Pero eso llevaría demasiado tiempo y seguirían débiles un tiempo. Mu Jinyu sentía que estaban sufriendo por su culpa, por lo que quiso acelerar su recuperación.
En cuanto al Manantial de Vida, para él, que poseía el Núcleo de Madera de Diez Mil Años, era completamente posible crear todo lo que necesitara. No había por qué escatimar, y menos a costa de hacer sufrir a Yu Linglong y a los demás.
Con la administración del Manantial de Vida y el tratamiento de acupuntura de Mu Jinyu, Yu Linglong y los demás, que al principio estaban demasiado débiles como para mover un dedo, recuperaron rápidamente la energía y dejaron de sentir tanta hambre.
—Jinyu, buaaa… ¡Tenía tanto miedo de no volver a verte!
Sintiéndose un poco recuperada, Yu Linglong vio que Mu Jinyu ya no estaba ocupado atendiendo a los demás. Al darse cuenta de que no lo interrumpiría, no pudo reprimir más su angustia y se arrojó a los brazos de Mu Jinyu, abrazándolo con fuerza y desahogando todos sus sentimientos reprimidos.
—Tranquila, ya pasó todo…
Mu Jinyu le dio unas suaves palmaditas en la espalda a Yu Linglong y le habló en voz baja para consolarla.

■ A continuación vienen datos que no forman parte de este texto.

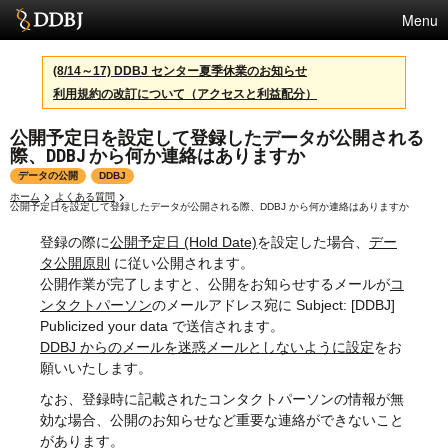
Menu
サービス
(8/14～17) DDBJ センター夏季休業のお知らせ
利用規約の改訂について（アクセスと利益配分）
スパコン
公開予定日を設定して登録したデータが公開される
統計
際、DDBJ から何か連絡はありますか
活動
データの公開
DDBJ
ホーム
よくある質問
公開予定日を設定して登録したデータが公開される際、DDBJ から何か連絡はありますか
センターについて
登録の際に
公開予定日 (Hold Date)
を設定した場合、
デー
タ公開原則
に従い公開されます。
公開作業が完了しますと、公開をお知らせするメールが
コ
利用規約
ンタクトパーソン
のメールアドレス宛に Subject: [DDBJ]
Publicized your data で送信されます。
問合せ
DDBJ からのメールを迷惑メールとしないように設定
をお
願いいたします。
English
なお、登録時に記載されたコンタクトパーソンの情報が無
効な場合、公開のお知らせなど重要な連絡ができないこと
があります。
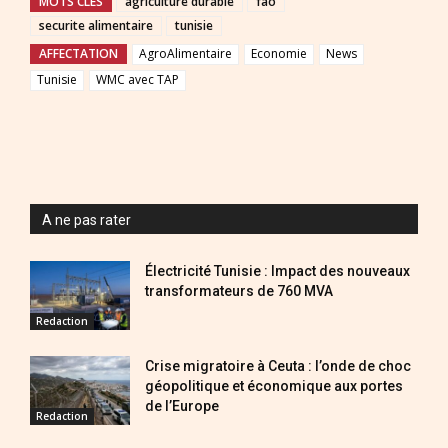
MOTS CLES
agriculture durable
fao
securite alimentaire
tunisie
AFFECTATION
AgroAlimentaire
Economie
News
Tunisie
WMC avec TAP
A ne pas rater
Électricité Tunisie : Impact des nouveaux
transformateurs de 760 MVA
Redaction
Crise migratoire à Ceuta : l’onde de choc
géopolitique et économique aux portes
de l’Europe
Redaction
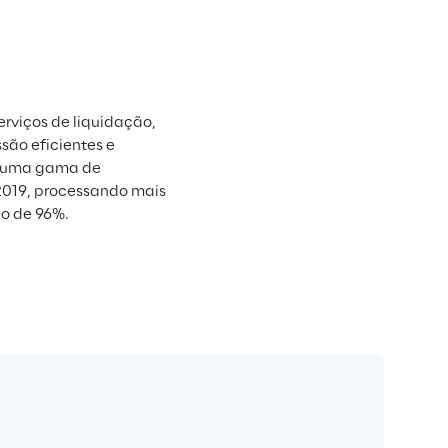
rviços de liquidação, 
são eficientes e 
a uma gama de 
 2019, processando mais 
no de 96%.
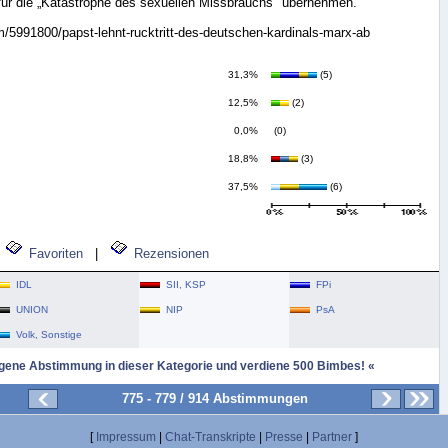
 für die „Katastrophe des sexuellen Missbrauchs" übernehmen.
/5991800/papst-lehnt-rucktritt-des-deutschen-kardinals-marx-ab
31,3%
(5)
12,5%
(2)
0,0%
(0)
18,8%
(3)
37,5%
(6)
Favoriten
|
Rezensionen
IDL
SII, KSP
FPi
UNION
NIP
PsA
Volk, Sonstige
igene Abstimmung in dieser Kategorie und verdiene 500 Bimbes! «
775 - 779 / 914 Abstimmungen
[
Impressum
|
Chat-Transkripte
|
Presse
|
Partner
]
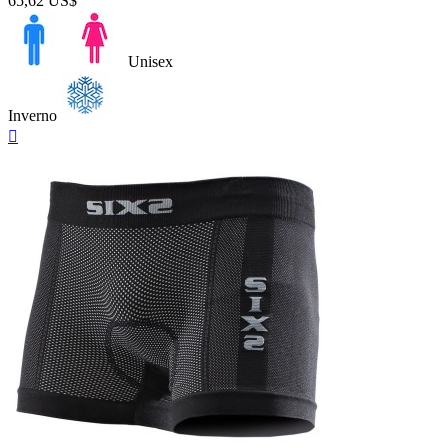
65,62 US$
Unisex
Inverno
Anteprima

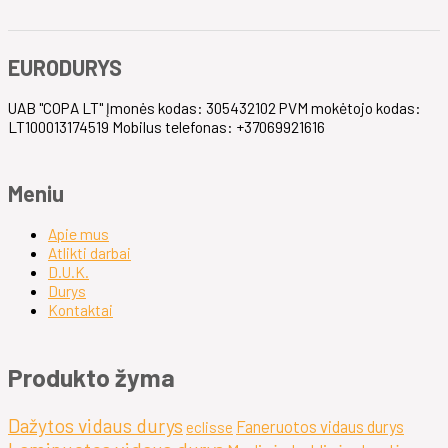
EURODURYS
UAB "COPA LT" Įmonės kodas: 305432102 PVM mokėtojo kodas:
LT100013174519 Mobilus telefonas: +37069921616
Meniu
Apie mus
Atlikti darbai
D.U.K.
Durys
Kontaktai
Produkto žyma
Dažytos vidaus durys
Faneruotos vidaus durys
eclisse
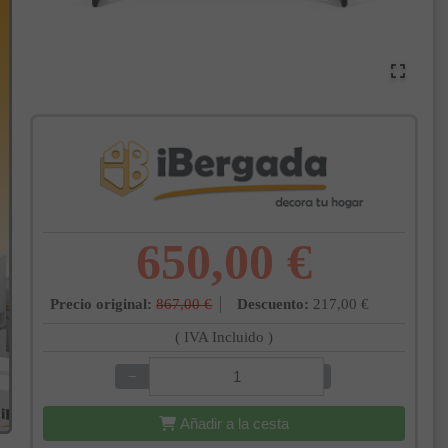
650,00 €
Precio original:
867,00 €
Descuento:
217,00 €
( IVA Incluido )
−
+
Añadir a la cesta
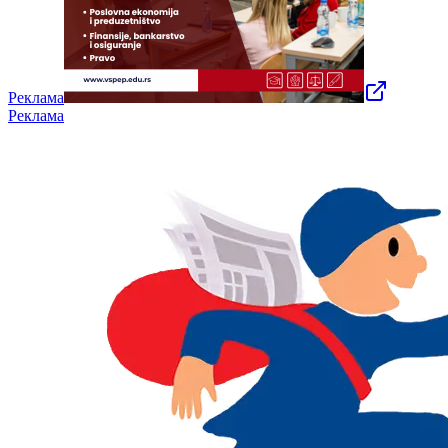
Реклама
Реклама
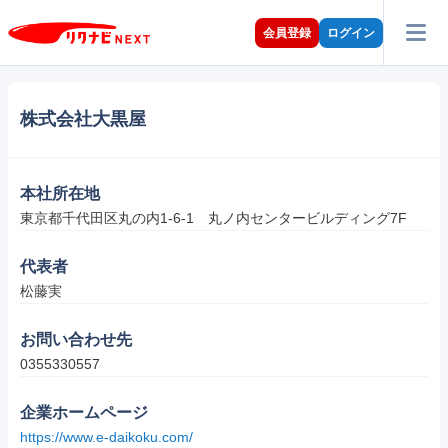
会員登録
ログイン
株式会社大黒屋
本社所在地
東京都千代田区丸の内1-6-1　丸ノ内センタービルディング7F
代表者
松藤実
お問い合わせ先
0355330557
企業ホームページ
https://www.e-daikoku.com/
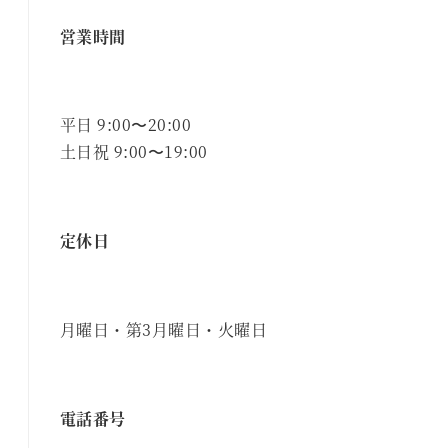
営業時間
平日 9:00〜20:00
土日祝 9:00〜19:00
定休日
月曜日・第3月曜日・火曜日
電話番号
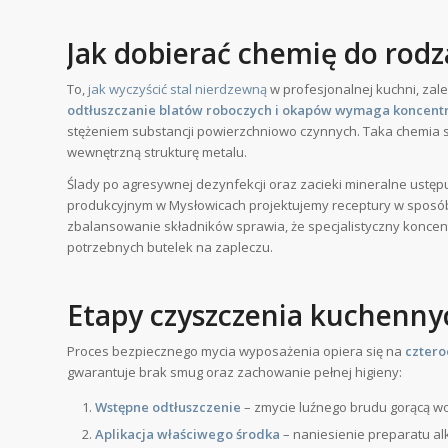
Jak dobierać chemię do rod
To,
jak wyczyścić stal nierdzewną
w profesjonalnej kuchni, za
odtłuszczanie blatów roboczych i okapów wymaga koncentr
stężeniem substancji powierzchniowo czynnych. Taka chemia sku
wewnętrzną strukturę metalu.
Ślady po agresywnej dezynfekcji oraz zacieki mineralne ustępu
produkcyjnym w Mysłowicach projektujemy receptury w sposó
zbalansowanie składników sprawia, że specjalistyczny koncent
potrzebnych butelek na zapleczu.
Etapy czyszczenia kuchenny
Proces bezpiecznego mycia wyposażenia opiera się na
czter
gwarantuje brak smug oraz zachowanie pełnej higieny:
Wstępne odtłuszczenie
– zmycie luźnego brudu gorącą wo
Aplikacja właściwego środka
– naniesienie preparatu al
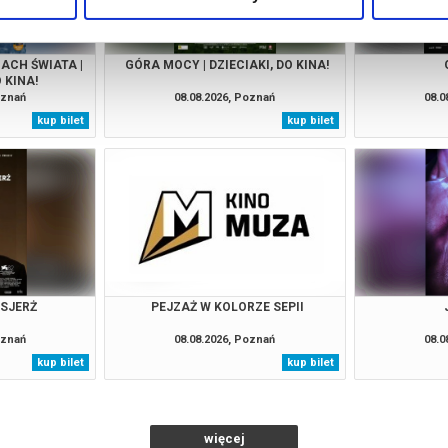
ACH ŚWIATA |
GÓRA MOCY | DZIECIAKI, DO KINA!
 KINA!
oznań
08.08.2026, Poznań
08.0
kup bilet
kup bilet
NSJERŻ
PEJZAŻ W KOLORZE SEPII
oznań
08.08.2026, Poznań
08.0
kup bilet
kup bilet
więcej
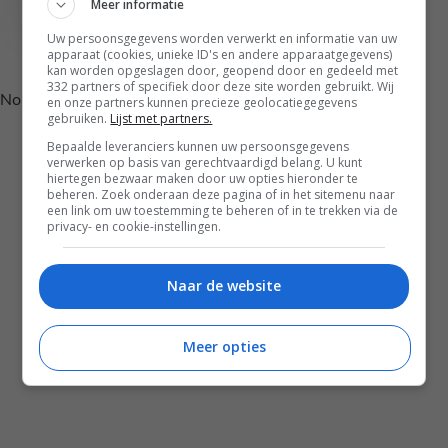
Meer informatie
Uw persoonsgegevens worden verwerkt en informatie van uw
Volg je mij al op Instagram?
apparaat (cookies, unieke ID's en andere apparaatgegevens)
kan worden opgeslagen door, geopend door en gedeeld met
332 partners of specifiek door deze site worden gebruikt. Wij
No posts found.
en onze partners kunnen precieze geolocatiegegevens
gebruiken.
Lijst met partners.
Bepaalde leveranciers kunnen uw persoonsgegevens
verwerken op basis van gerechtvaardigd belang. U kunt
hiertegen bezwaar maken door uw opties hieronder te
beheren. Zoek onderaan deze pagina of in het sitemenu naar
een link om uw toestemming te beheren of in te trekken via de
privacy- en cookie-instellingen.
Naar de website
Disclaimer
Meer opties
Privacy voorwaarden
Contact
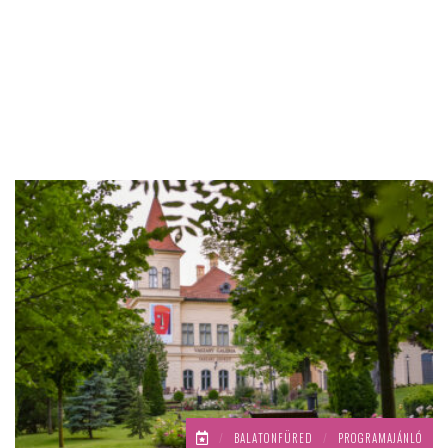
/
BALATONFÜRED
/
PROGRAMAJÁNLÓ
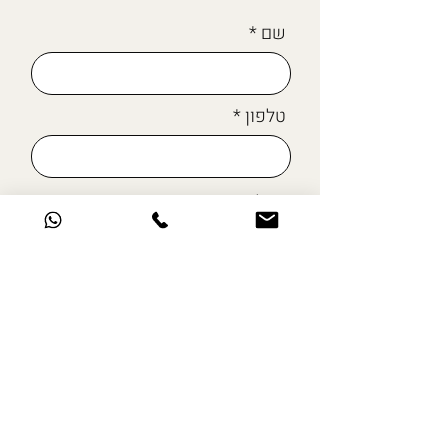
שם
טלפון
מייל
כתבו לי כאן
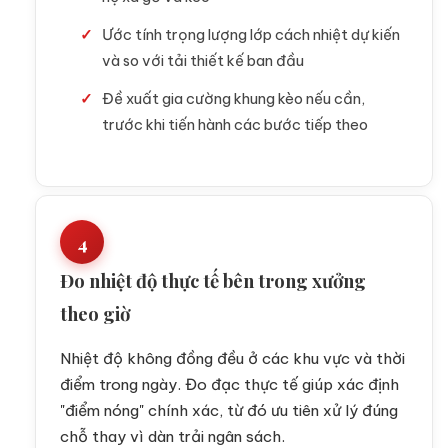
Ước tính trọng lượng lớp cách nhiệt dự kiến
và so với tải thiết kế ban đầu
Đề xuất gia cường khung kèo nếu cần,
trước khi tiến hành các bước tiếp theo
4
Đo nhiệt độ thực tế bên trong xưởng
theo giờ
Nhiệt độ không đồng đều ở các khu vực và thời
điểm trong ngày. Đo đạc thực tế giúp xác định
"điểm nóng" chính xác, từ đó ưu tiên xử lý đúng
chỗ thay vì dàn trải ngân sách.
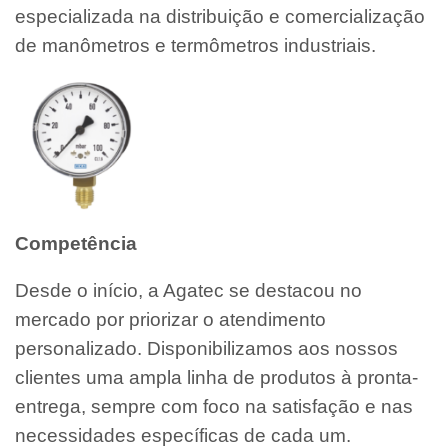
especializada na distribuição e comercialização
de manômetros e termômetros industriais.
Competência
Desde o início, a Agatec se destacou no
mercado por priorizar o atendimento
personalizado. Disponibilizamos aos nossos
clientes uma ampla linha de produtos à pronta-
entrega, sempre com foco na satisfação e nas
necessidades específicas de cada um.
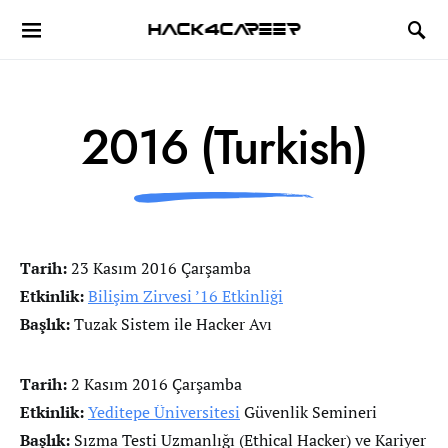
Hack4Career
2016 (Turkish)
Tarih:
23 Kasım 2016 Çarşamba
Etkinlik:
Bilişim Zirvesi ’16 Etkinliği
Başlık:
Tuzak Sistem ile Hacker Avı
Tarih:
2 Kasım 2016 Çarşamba
Etkinlik:
Yeditepe Üniversitesi
Güvenlik Semineri
Başlık:
Sızma Testi Uzmanlığı (Ethical Hacker) ve Kariyer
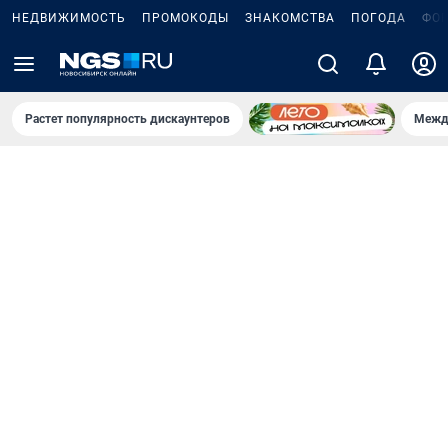
НЕДВИЖИМОСТЬ
ПРОМОКОДЫ
ЗНАКОМСТВА
ПОГОДА
ФО
Растет популярность дискаунтеров
Межд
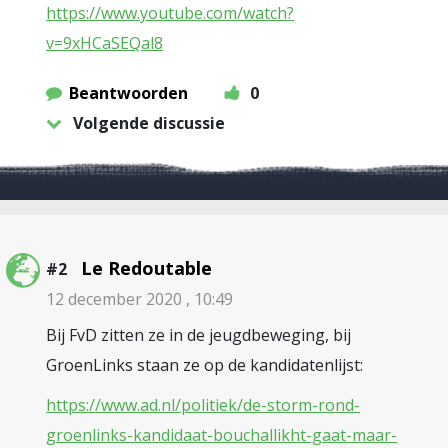
https://www.youtube.com/watch?
v=9xHCaSEQal8
Beantwoorden
0
Volgende discussie
Le Redoutable
#2
12 december 2020 , 10:49
Bij FvD zitten ze in de jeugdbeweging, bij
GroenLinks staan ze op de kandidatenlijst:
https://www.ad.nl/politiek/de-storm-rond-
groenlinks-kandidaat-bouchallikht-gaat-maar-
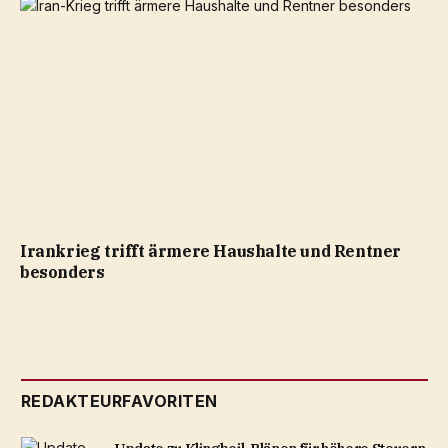
Irankrieg trifft ärmere Haushalte und Rentner
besonders
REDAKTEURFAVORITEN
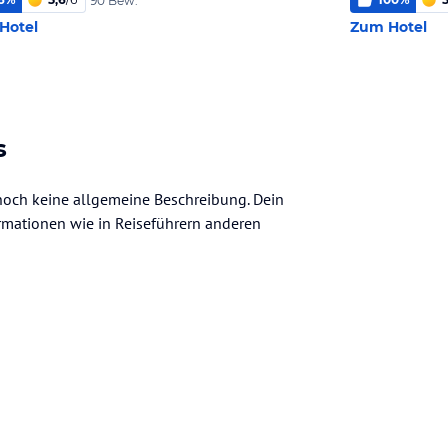
90 Bew.
Hotel
Zum Hotel
s
r noch keine allgemeine Beschreibung. Dein
nformationen wie in Reiseführern anderen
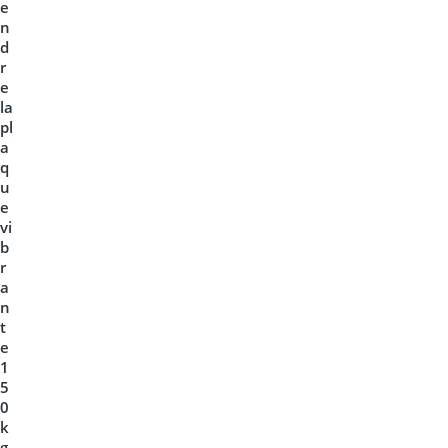
e
n
d
r
e
la
pl
a
q
u
e
vi
b
r
a
n
t
e
1
5
0
k
g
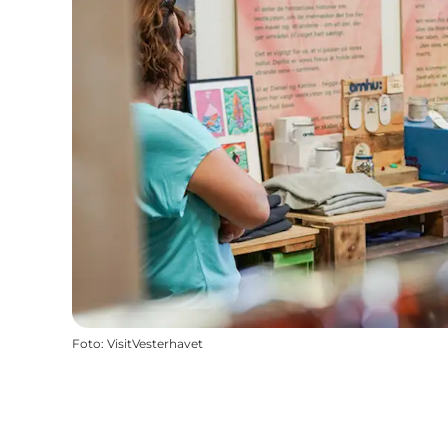
Foto
:
VisitVesterhavet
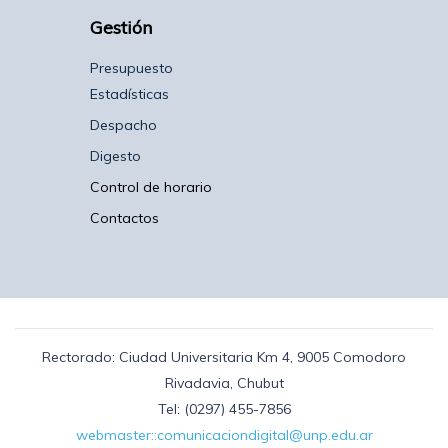
Gestión
Presupuesto
Estadísticas
Despacho
Digesto
Control de horario
Contactos
Rectorado: Ciudad Universitaria Km 4, 9005 Comodoro
Rivadavia, Chubut
Tel: (0297) 455-7856
webmaster::comunicaciondigital@unp.edu.ar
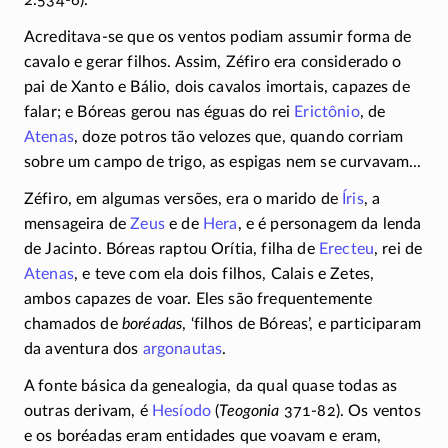
Acreditava-se que os ventos podiam assumir forma de
cavalo e gerar filhos. Assim, Zéfiro era considerado o
pai de Xanto e Bálio, dois cavalos imortais, capazes de
falar; e Bóreas gerou nas éguas do rei
Erictônio
, de
Atenas
, doze potros tão velozes que, quando corriam
sobre um campo de trigo, as espigas nem se curvavam...
Zéfiro, em algumas versões, era o marido de
Íris
, a
mensageira de
Zeus
e de
Hera
, e é personagem da lenda
de Jacinto. Bóreas raptou Orítia, filha de
Erecteu
, rei de
Atenas
, e teve com ela dois filhos, Calais e Zetes,
ambos capazes de voar. Eles são frequentemente
chamados de
boréadas
, ‘filhos de Bóreas’, e participaram
da aventura dos
argonautas
.
A fonte básica da genealogia, da qual quase todas as
outras derivam, é
Hesíodo
(
Teogonia
371-82).
Os ventos
e os boréadas eram entidades que voavam e eram,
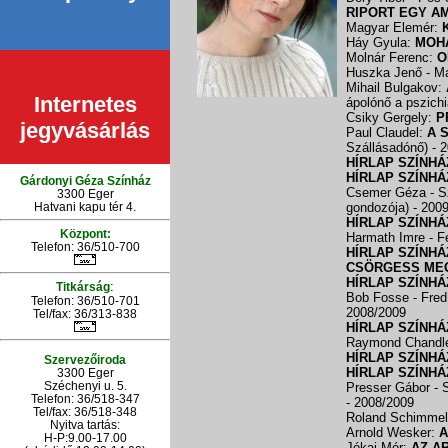
RIPORT EGY A
Magyar Elemér:
Háy Gyula:
MOH
Molnár Ferenc:
O
Huszka Jenő - M
Mihail Bulgakov:
Internetes
ápolónő a pszichi
Csiky Gergely:
P
jegyvásárlás
Paul Claudel:
A 
Szállásadónő)
- 
HÍRLAP SZÍNHÁ
HÍRLAP SZÍNHÁ
Gárdonyi Géza Színház
Csemer Géza - S
3300 Eger
Hatvani kapu tér 4.
gondozója)
- 200
HÍRLAP SZÍNHÁ
Központ:
Harmath Imre - 
Telefon: 36/510-700
HÍRLAP SZÍNHÁ
CSÖRGESS ME
HÍRLAP SZÍNHÁ
:
Titkárság
Bob Fosse - Fred
Telefon: 36/510-701
2008/2009
Tel/fax: 36/313-838
HÍRLAP SZÍNHÁ
Raymond Chandl
HÍRLAP SZÍNHÁ
Szervezőiroda
HÍRLAP SZÍNHÁ
3300 Eger
Széchenyi u. 5.
Presser Gábor - 
Telefon: 36/518-347
- 2008/2009
Tel/fax: 36/
518-348
Roland Schimmelp
Nyitva tartás:
Arnold Wesker:
A
H-P:9.00-17.00
Jókai Mór:
AZ A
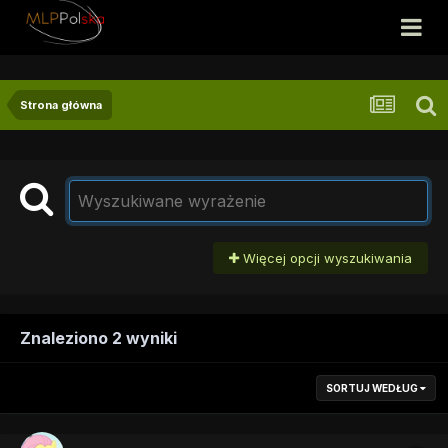
Strona główna
Więcej opcji wyszukiwania
Znaleziono 2 wyniki
SORTUJ WEDŁUG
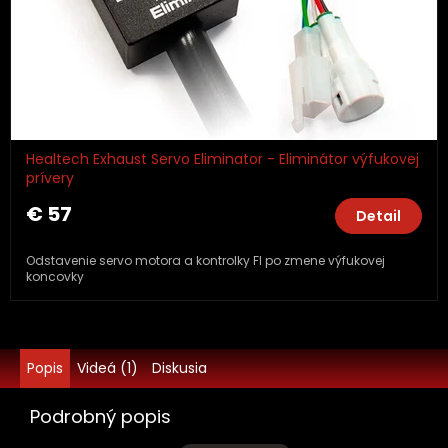
Healtech Exhaust Servo Eliminator - Eliminátor výfukovej
prívery
€ 57
Detail
Odstavenie servo motora a kontrolky FI po zmene výfukovej
koncovky
Popis
Videá (1)
Diskusia
Podrobný popis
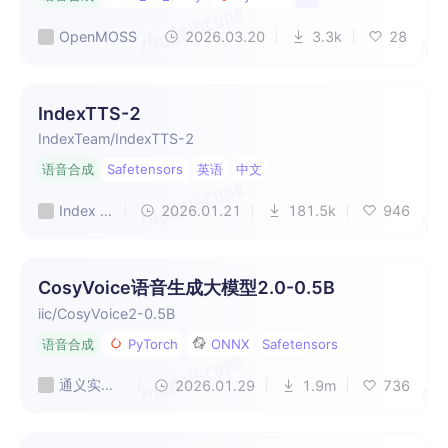
OpenMOSS
2026.03.20
3.3k
28
IndexTTS-2
IndexTeam/IndexTTS-2
语音合成
Safetensors
英语
中文
Index Team
2026.01.21
181.5k
946
CosyVoice语音生成大模型2.0-0.5B
iic/CosyVoice2-0.5B
语音合成
PyTorch
ONNX
Safetensors
通义实验室
2026.01.29
1.9m
736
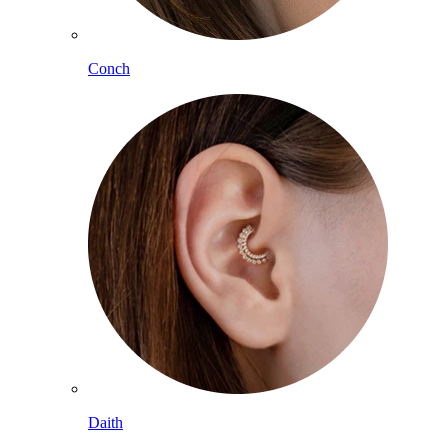
Conch
Daith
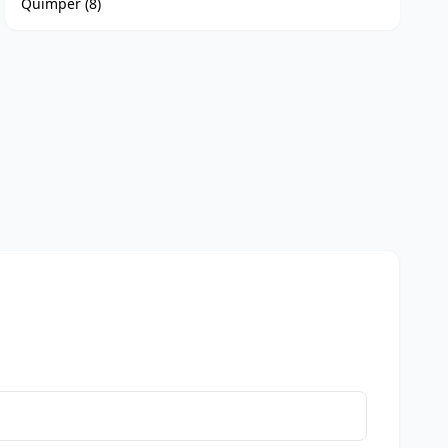
Quimper (8)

Sentía un profundo remordimiento, pues sabía que su negligencia había causado indirectamente el sufrimiento de todos.
Yu Xiuwen, que estaba a un lado, también sentía una rabia inmensa. Al principio, cuando fue capturado, había estado maldiciendo a Mu Jinyu en su interior.
Hacía un momento, había pensado que aunque Mu Jinyu viniera a rescatarlo, le daría un buen sermón.
Pero ahora que Mu Jinyu de verdad había llegado, recordó cómo le había cortado los dedos al Tiburón de Cartas aquel día y, casi al instante, su enfado se disipó.
Viendo que los había salvado a todos, decidió no pedirle cuentas. Y al ver a su hija abrazando a Mu Jinyu, no era cosa de estropear el momento, ¿verdad?
Después de un buen rato, Yu Linglong por fin se calmó. Como llevaba mucho tiempo sin descansar bien, no tardó en caer en un profundo sueño en los brazos de Mu Jinyu, con una expresión de felicidad en el rostro.